Exercise material START

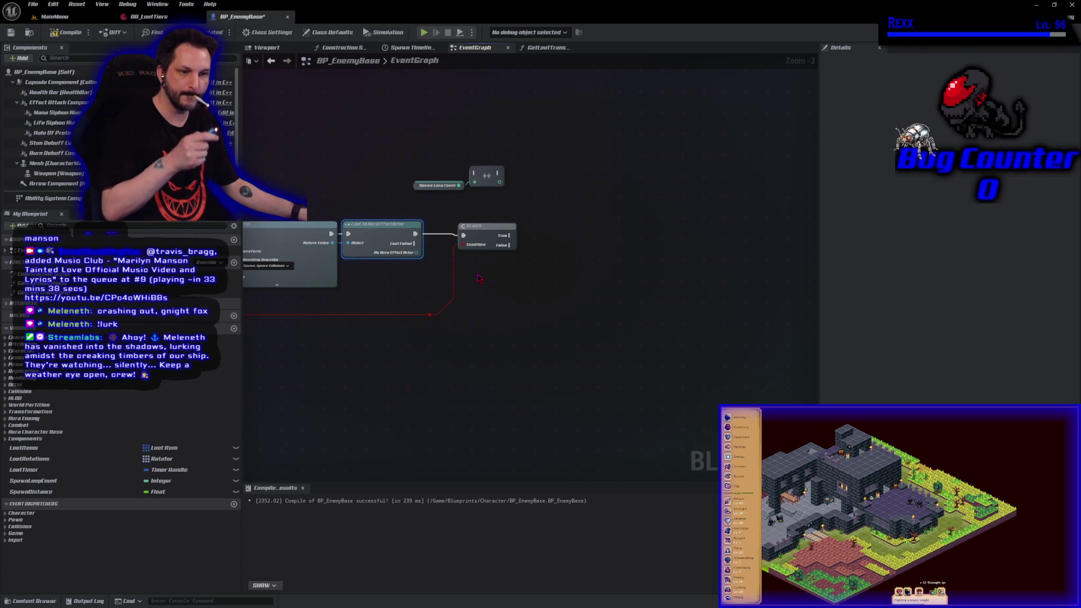
pyautogui.moveTo(27, 131); pyautogui.dragTo(27, 131)
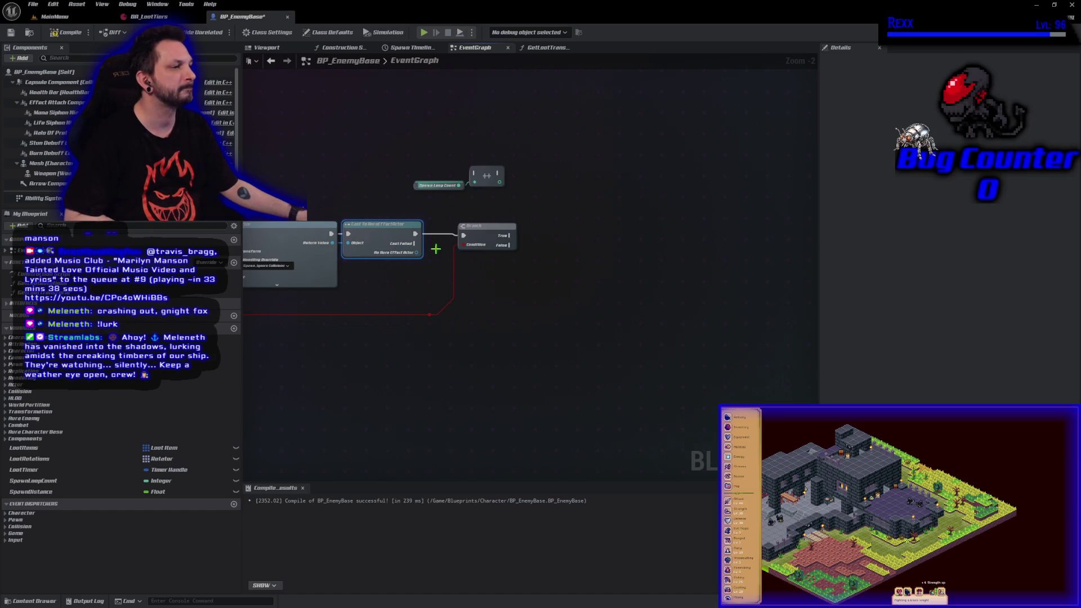
# - Add a Set Actor Level node on the cast effect actor, run from the Branch's True output
pyautogui.click(452, 263)
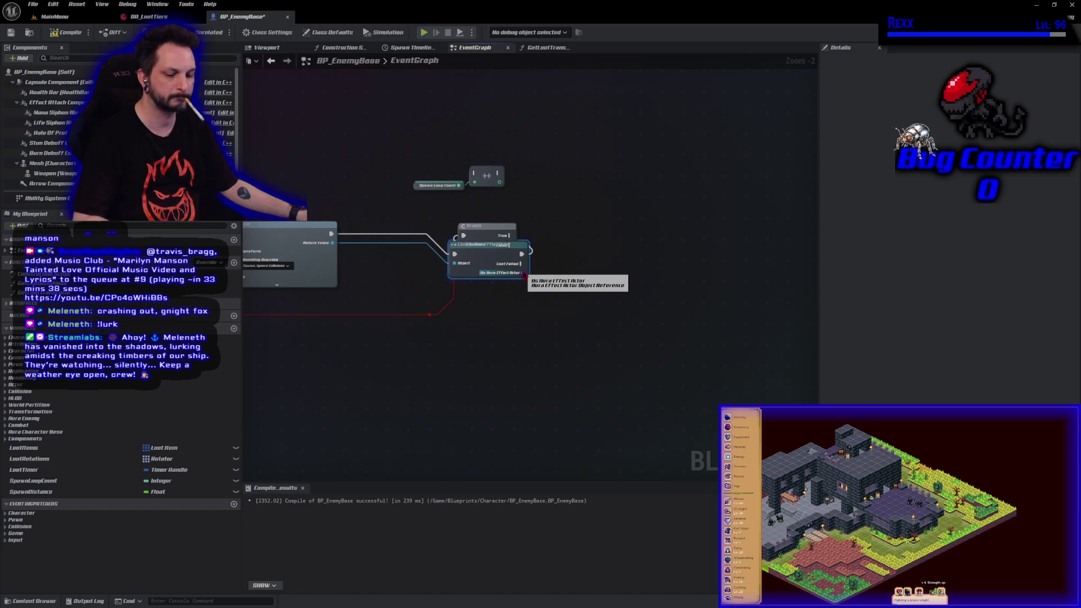
pyautogui.moveTo(416, 254)
pyautogui.mouseDown()
pyautogui.moveTo(476, 273)
pyautogui.moveTo(533, 257)
pyautogui.mouseUp()
pyautogui.write('set ')
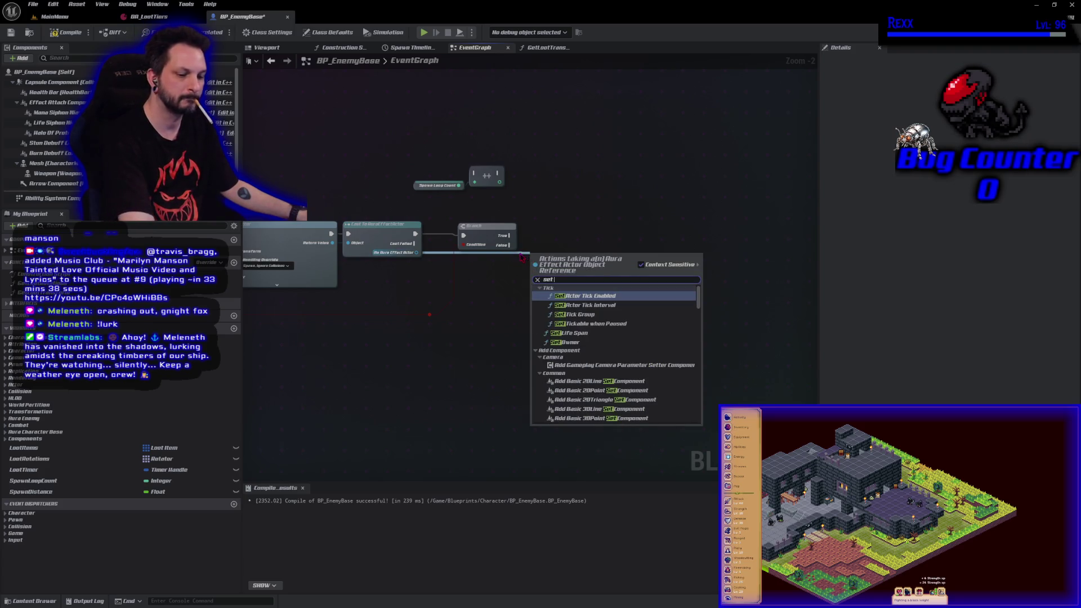
pyautogui.write('act')
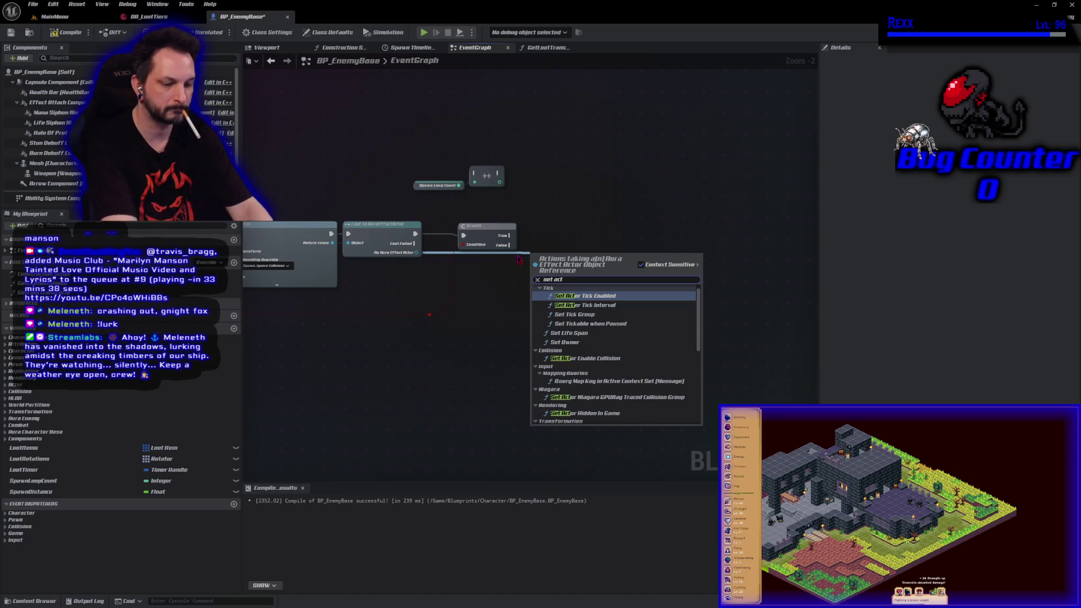
pyautogui.write('or level')
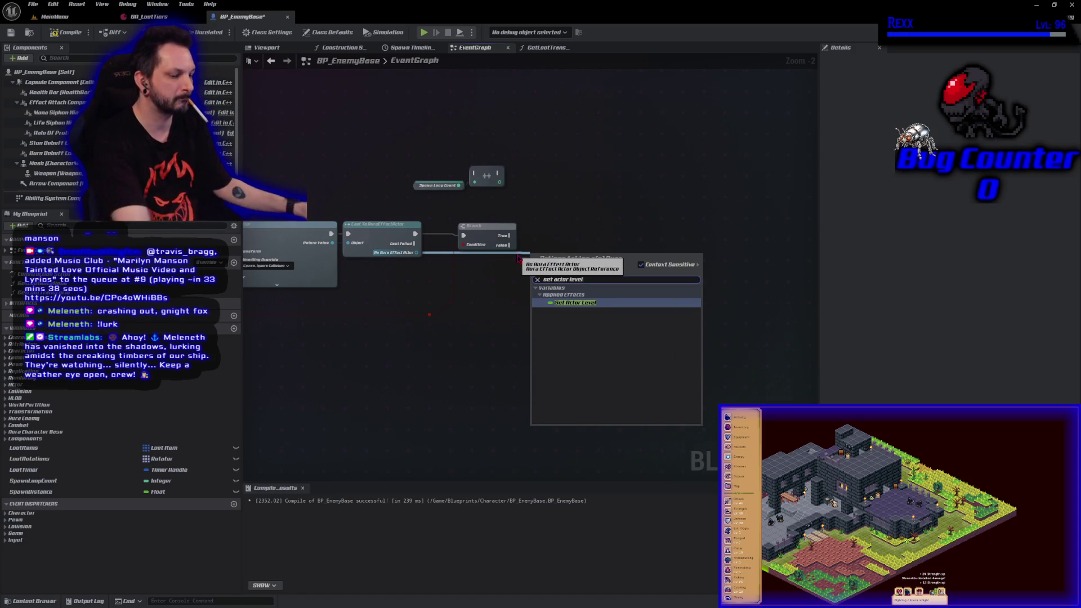
pyautogui.press('Return')
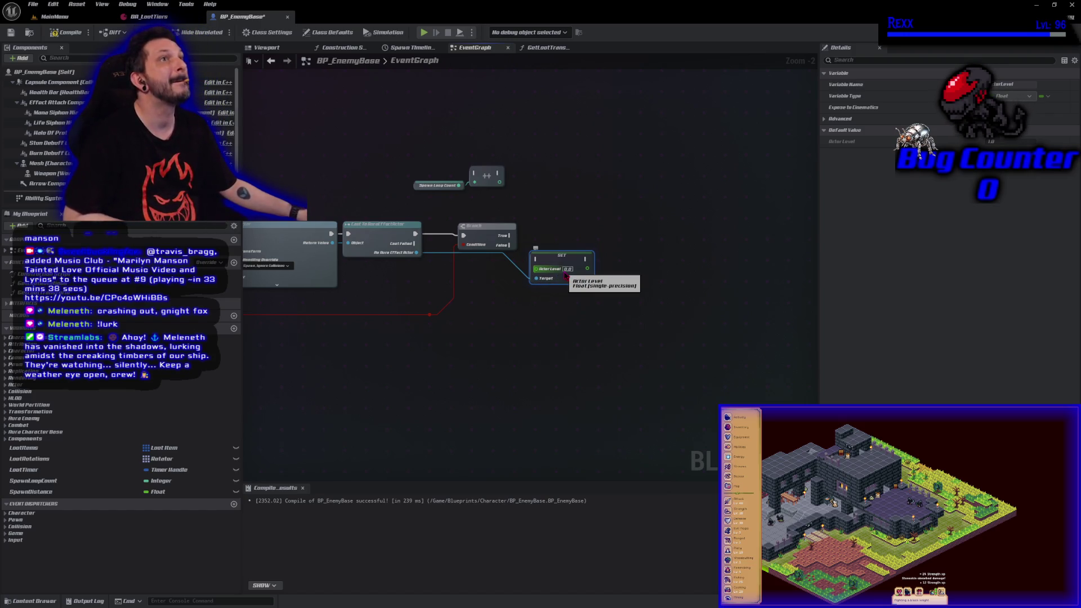
pyautogui.scroll(2, 488, 348)
pyautogui.click(488, 348)
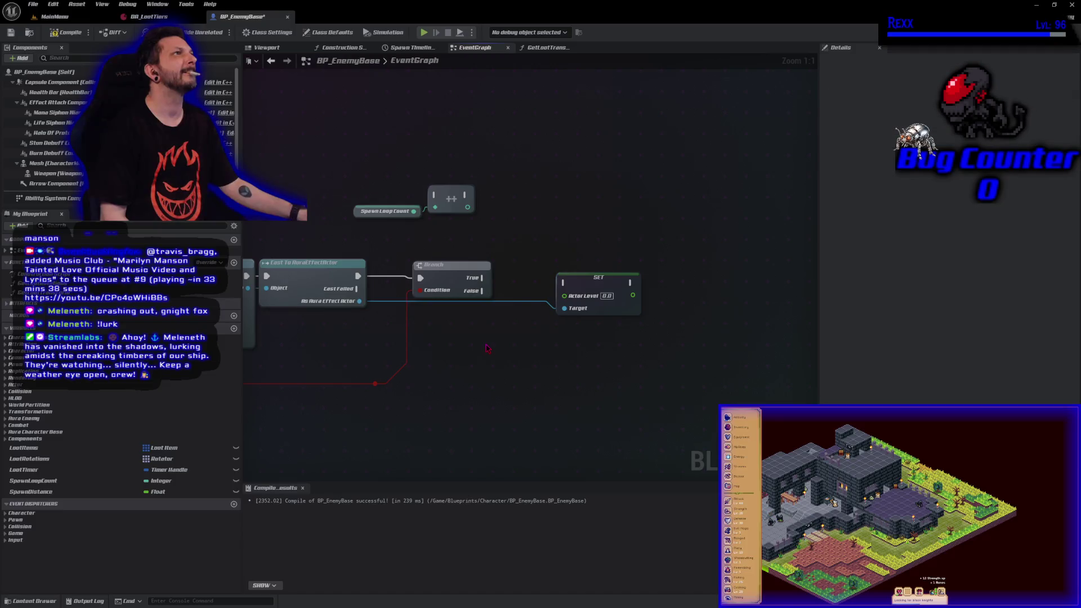
pyautogui.moveTo(483, 277); pyautogui.dragTo(565, 282)
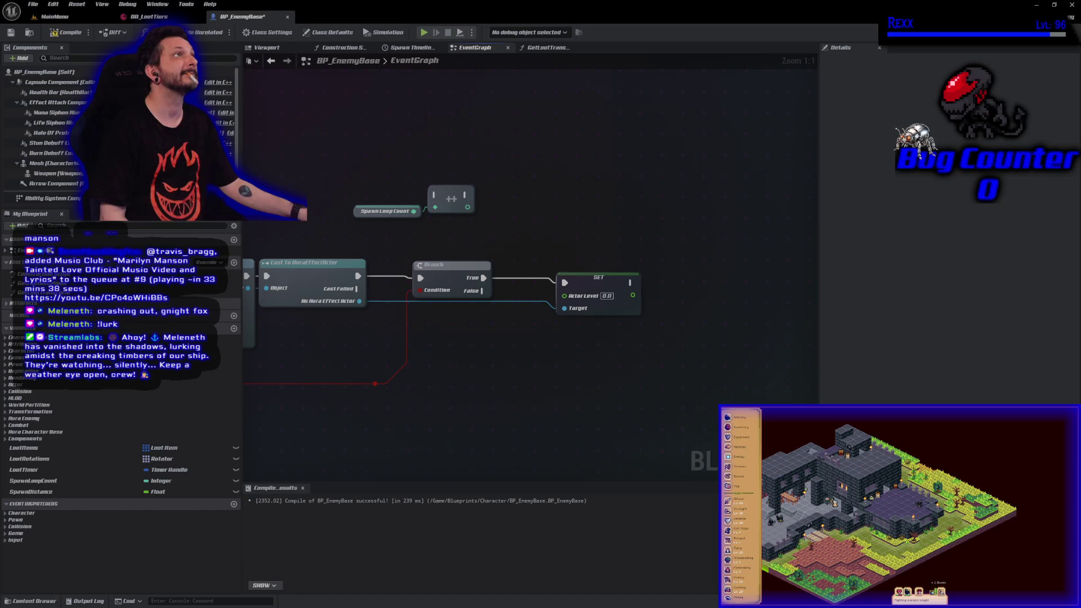
# - Add a Get Level node and feed its value into Actor Level through a float conversion
pyautogui.rightClick(439, 327)
pyautogui.write('get level')
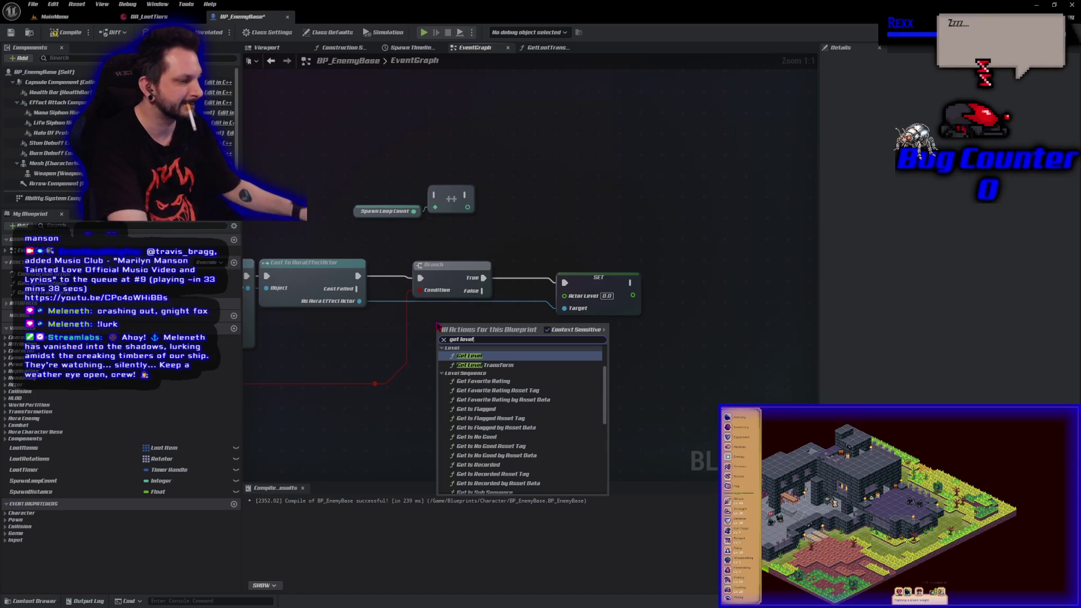
pyautogui.scroll(-8, 546, 423)
pyautogui.scroll(-2, 546, 424)
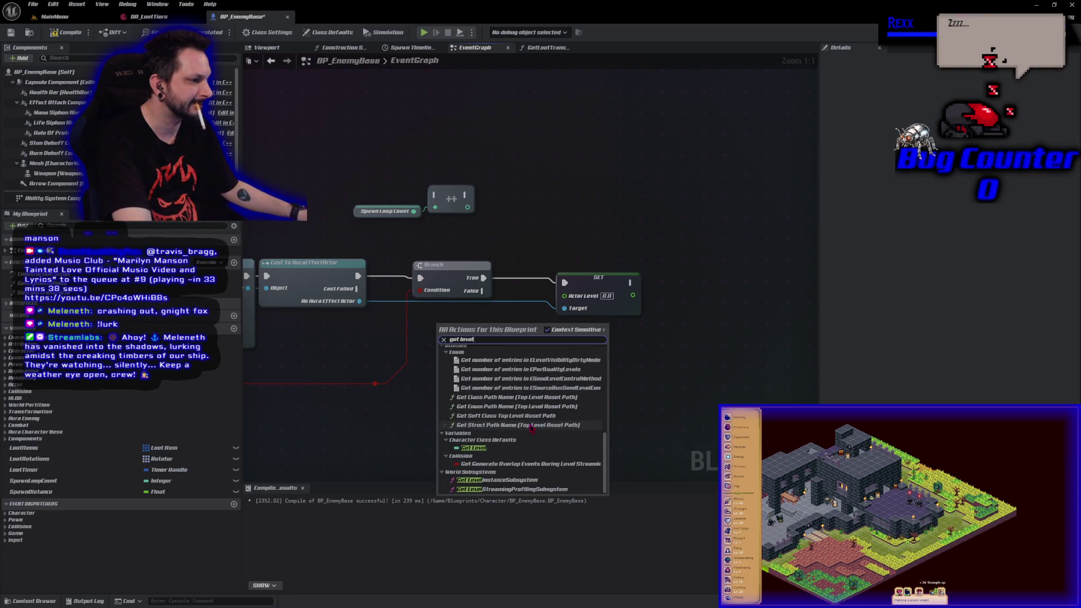
pyautogui.click(466, 450)
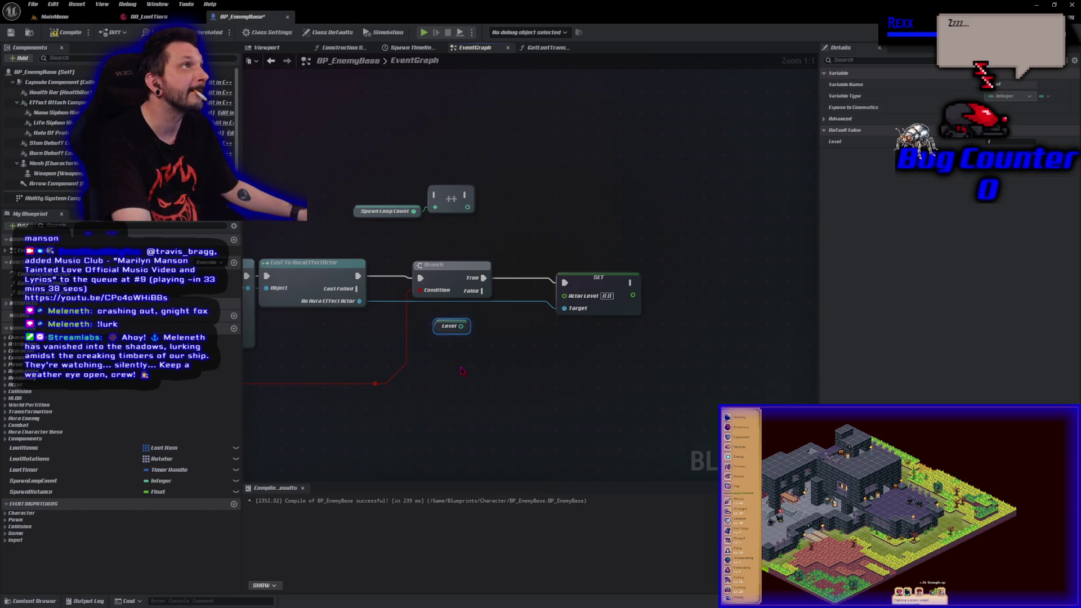
pyautogui.moveTo(460, 326)
pyautogui.mouseDown()
pyautogui.moveTo(484, 341)
pyautogui.moveTo(541, 321)
pyautogui.moveTo(563, 294)
pyautogui.moveTo(505, 326)
pyautogui.moveTo(434, 318)
pyautogui.mouseUp()
pyautogui.moveTo(507, 327); pyautogui.dragTo(521, 310)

Exercise material END

• Try it: If a line in the records above has the word "dragTo", copy it out.

• The completed task:
pyautogui.moveTo(27, 131); pyautogui.dragTo(27, 131)
pyautogui.moveTo(483, 277); pyautogui.dragTo(565, 282)
pyautogui.moveTo(507, 327); pyautogui.dragTo(521, 310)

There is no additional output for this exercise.